Polémica José Silvano

Duarte Pacheco diz que é "altamente injusto" corte de pagamento por actividade extra parlamentar

Vice-presidente da AR admite que procedimentos de registo de presenças possam ser alterados. O social-democrata defende que "cultura antiparlamentar" vigente é agravada por casos como o de José Silvano e dificulta mudanças por "falta de coragem" de quem decide.

O deputado do PSD, e vice-presidente da Assembleia da República, Duarte Pacheco, admite que os procedimentos de registo de presenças e faltas dos deputados no Parlamento possam ser alterados.

Em declarações à TSF, este sábado, o social-democrata disse concordar com a opinião manifestada por Ferro Rodrigues , presidente da Assembleia da República, que defendeu ao jornal Expresso que há que "banir procedimentos lesivos da credibilidade de qualquer deputado", mas considerou, ainda assim, que o sistema que atualmente existe não é o mais justo.

Questionado sobre que alterações poderiam ser feitas, Duarte Pacheco não concretiza, limitando-se a dizer que essa análise "deve ser feita pelos deputados à porta fechada".

O deputado do PSD acredita que há em Portugal uma forte "cultura anti-parlamentar", que é "agravada" com casos como o do colega de partido José Silvano.
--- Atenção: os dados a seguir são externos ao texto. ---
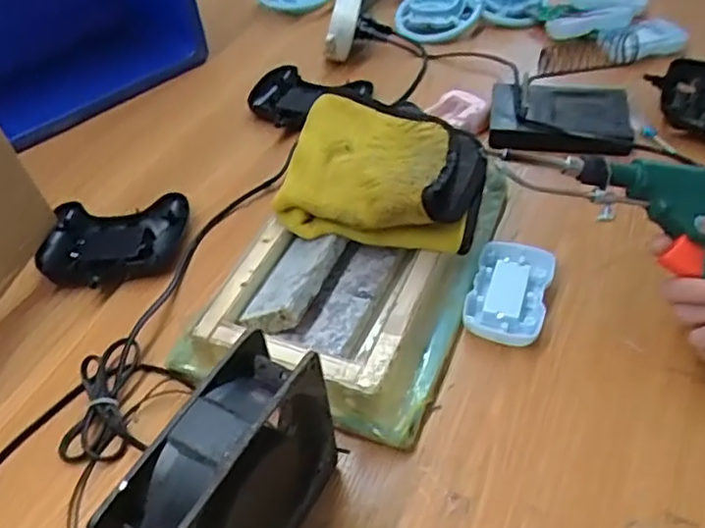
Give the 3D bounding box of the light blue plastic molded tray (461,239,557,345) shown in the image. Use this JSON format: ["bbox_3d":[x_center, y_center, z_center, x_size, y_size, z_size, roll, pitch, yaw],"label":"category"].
[{"bbox_3d":[0.115,0.021,0.475,0.054,0.021,0.089,14,49,17],"label":"light blue plastic molded tray"}]

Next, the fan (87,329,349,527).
[{"bbox_3d":[-0.056,0.115,0.324,0.043,0.121,0.125,20,50,23],"label":"fan"}]

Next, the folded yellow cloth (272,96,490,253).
[{"bbox_3d":[0.030,-0.081,0.505,0.146,0.045,0.154,10,48,13],"label":"folded yellow cloth"}]

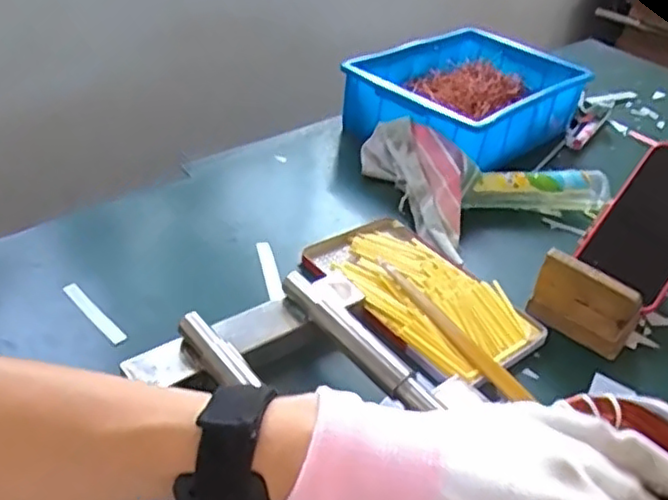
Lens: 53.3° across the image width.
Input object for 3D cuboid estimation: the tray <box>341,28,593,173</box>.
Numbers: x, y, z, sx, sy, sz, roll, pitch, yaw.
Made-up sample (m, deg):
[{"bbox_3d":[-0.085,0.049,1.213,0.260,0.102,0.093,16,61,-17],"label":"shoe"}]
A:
[{"bbox_3d":[0.167,-0.195,0.864,0.216,0.092,0.301,30,43,29],"label":"tray"}]

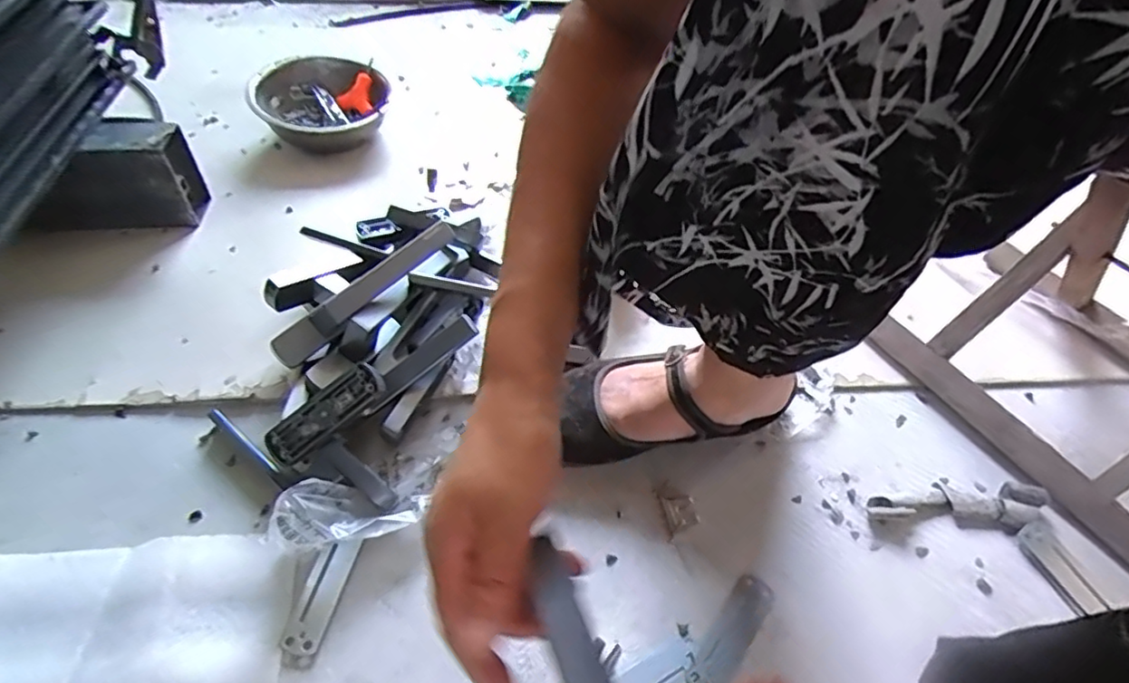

Tratando-se de uma ideia generalizada dos cidadãos, sustenta Duarte Pacheco, situações como a do corte de 5% nos salários dos detentores de cargos públicos acabam por não ser alteradas "porque ninguém tem coragem de os repor", temendo as consequências de uma medida impopular.

Na análise que faz sobre a situação do PSD, Duarte Pacheco considera "estranho" que casos como o que envolve José Silvano se sucedam com a direção de Rui Rio, mas sustenta que o presidente do PSD, esta semana ainda em Portugal e depois em Helsínquia, "fez o que era necessário fazer: por um ponto final nesta questão para nos debruçarmos na estratégia que leve o partido a lutar pela vitória dentro de um ano".